Hackers Exploit Interest in Criminal Version of ChatGPT to Scam Other Crooks | #hacking | #cybersecurity | #infosec | #comptia | #pentest | #hacker


A malicious version of ChatGPT designed to assist cybercriminals has ended up scamming crooks interested in buying access to the service.

In July, we wrote about WormGPT, a chatbot built from open-source code that promised to help hackers churn out phishing messages and malware in return for a monthly fee. The news set off concerns that generative AI could lower the bar for computer hacking, thus fueling cybercrime.

But in a bit of irony, it looks like the WormGPT brand has become more of a threat to hackers than to the public. Antivirus provider Kaspersky noticed several websites that claim to offer access to WormGPT, but seem designed to scam would-be customers into giving up their funds, without actually getting access to WormGPT.

The sites, which can be found on the open internet and through a Google search, have been dressed up with official-looking information about WormGPT. However, Kaspersky suspects the pages are really just phishing pages, designed to trick users in submitting their credit card information or forking over their cryptocurrency to access the malicious chatbot. 

The websites are also likely fake because the creator of WormGPT apparently abandoned the project last month after his identity was exposed. According to security journalist Brian Krebs, WormGPT’s creator is a 23-year-old Portuguese programmer named Rafael Morais, who has since backtracked on marketing his chatbot for malicious purposes. 

Following the report, the user account promoting WormGPT announced in a hacking forum that their team was bailing on the project. “With great sadness, I come to inform everyone about the end of the WormGPT project. From the beginning, we never thought we would gain this level of visibility, and our intention was never to create something of this magnitude,” the account wrote. 

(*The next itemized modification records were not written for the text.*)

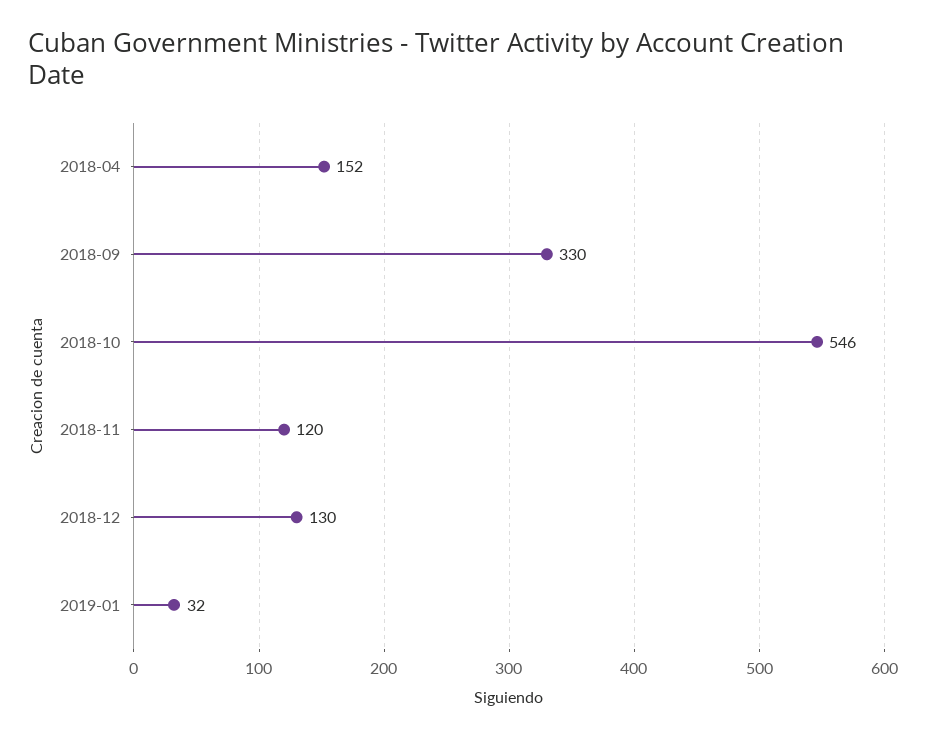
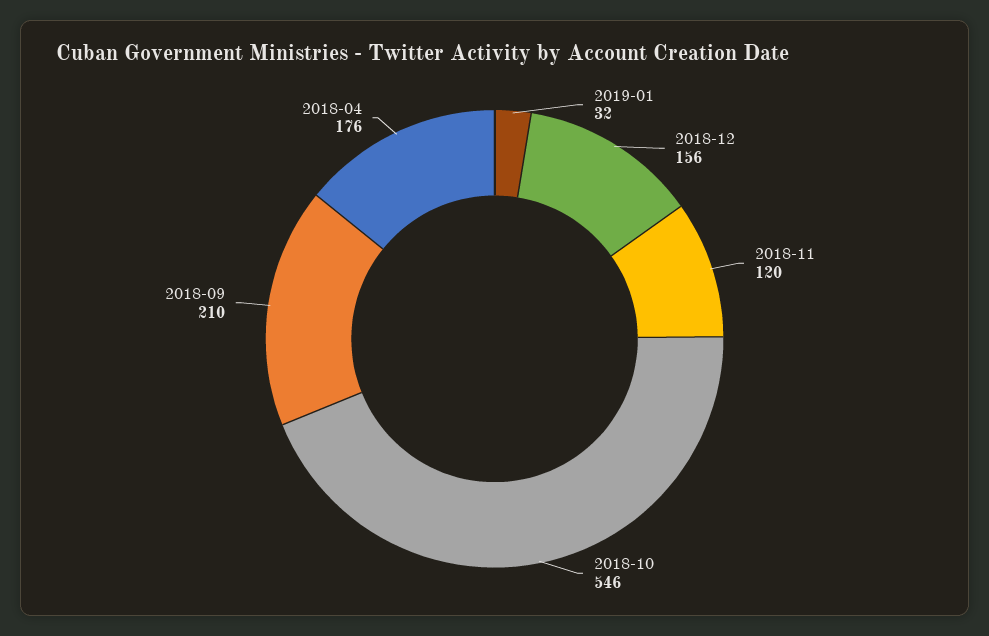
2018-04: 152 -> 176
2018-09: 330 -> 210
2018-12: 130 -> 156

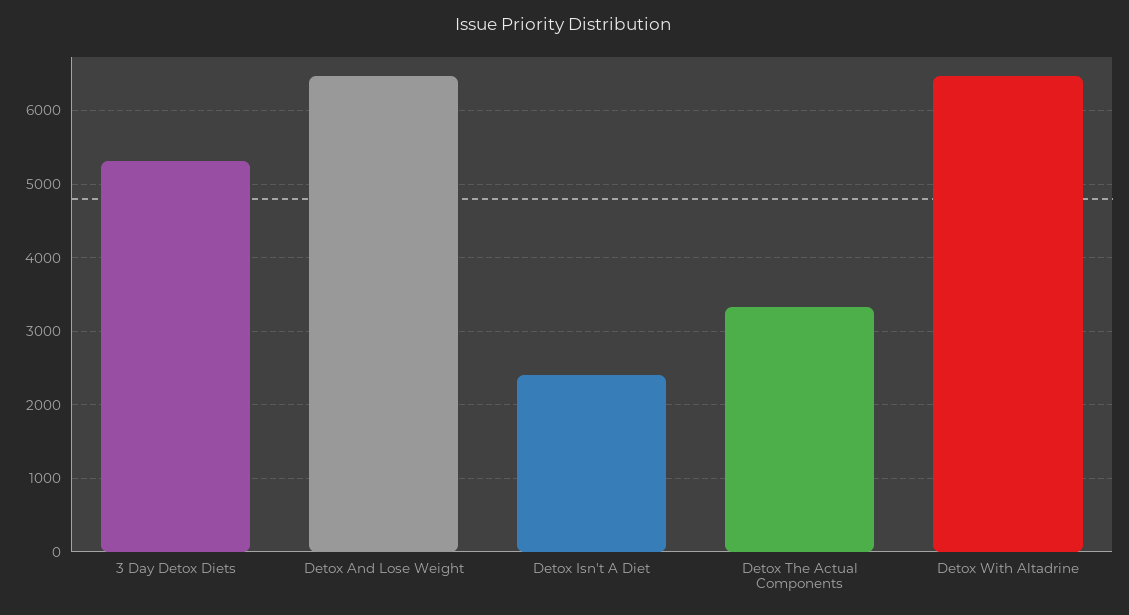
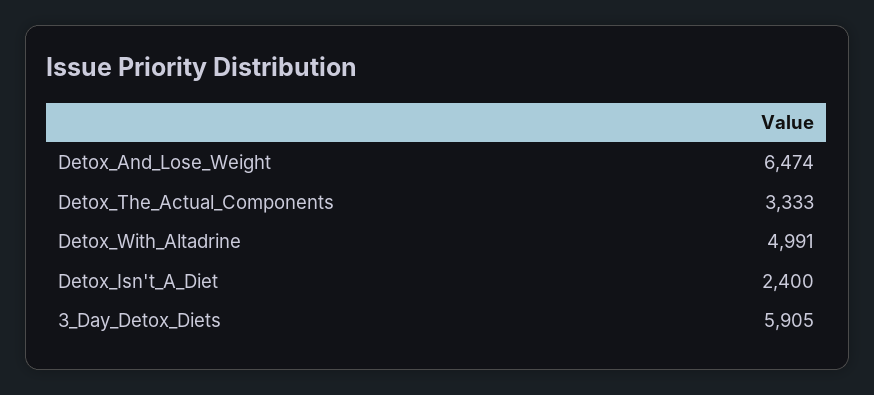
3 Day Detox Diets: 5300 -> 5905
Detox With Altadrine: 6500 -> 4991

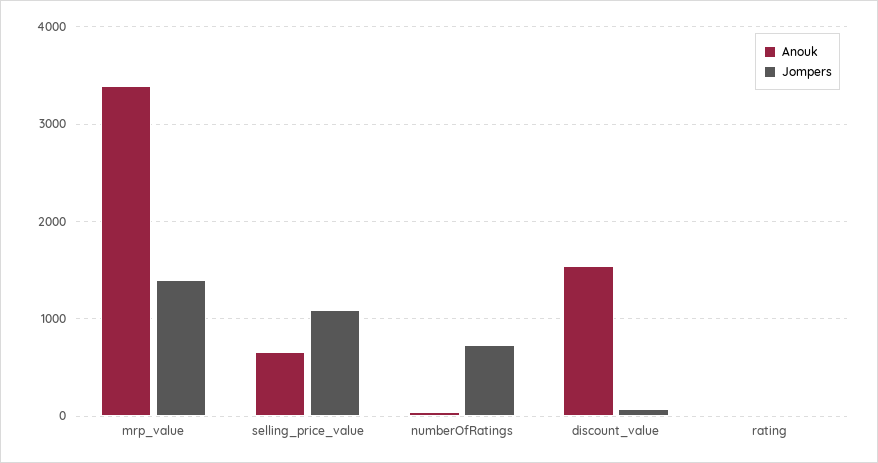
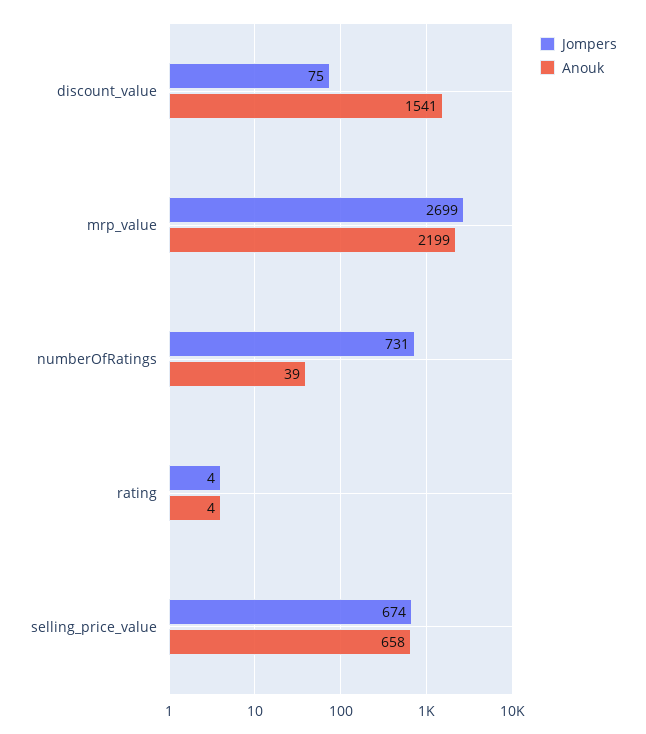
Anouk, mrp_value: 3400 -> 2199
Jompers, mrp_value: 1400 -> 2699
Jompers, selling_price_value: 1100 -> 674

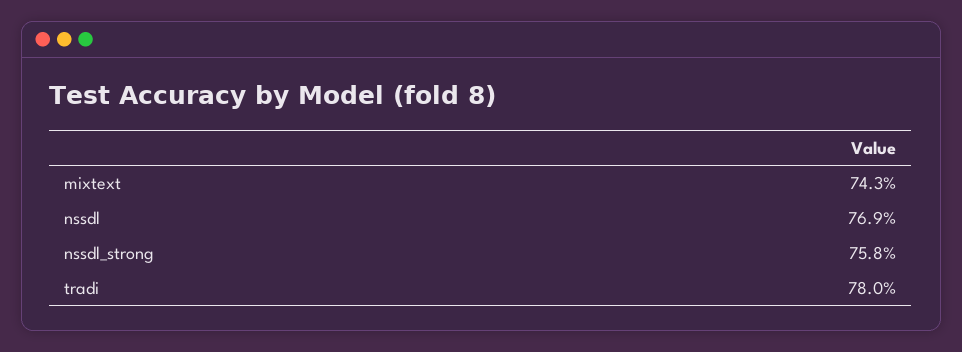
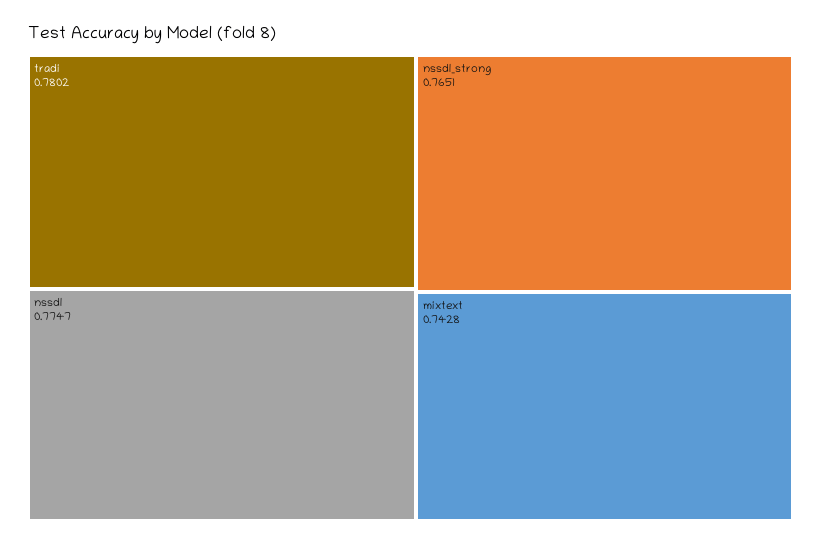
nssdl: 0.769 -> 0.7747
nssdl_strong: 0.758 -> 0.7651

Weeks before the shutdown, the official WormGPT account on Telegram also warned about scammers impersonating the chatbot’s brand. “We don’t have any website and either any other groups in any platform,” the post said. “The rest are resellers or scammers!”

“Can’t believe how people still getting scammed in 2023,” the same account later added. 

But even though WormGPT appears to have been shut down, the threat of cybercriminals tapping other malicious chatbots for help still persists. In July, a separate developer was spotted creating FraudGPT.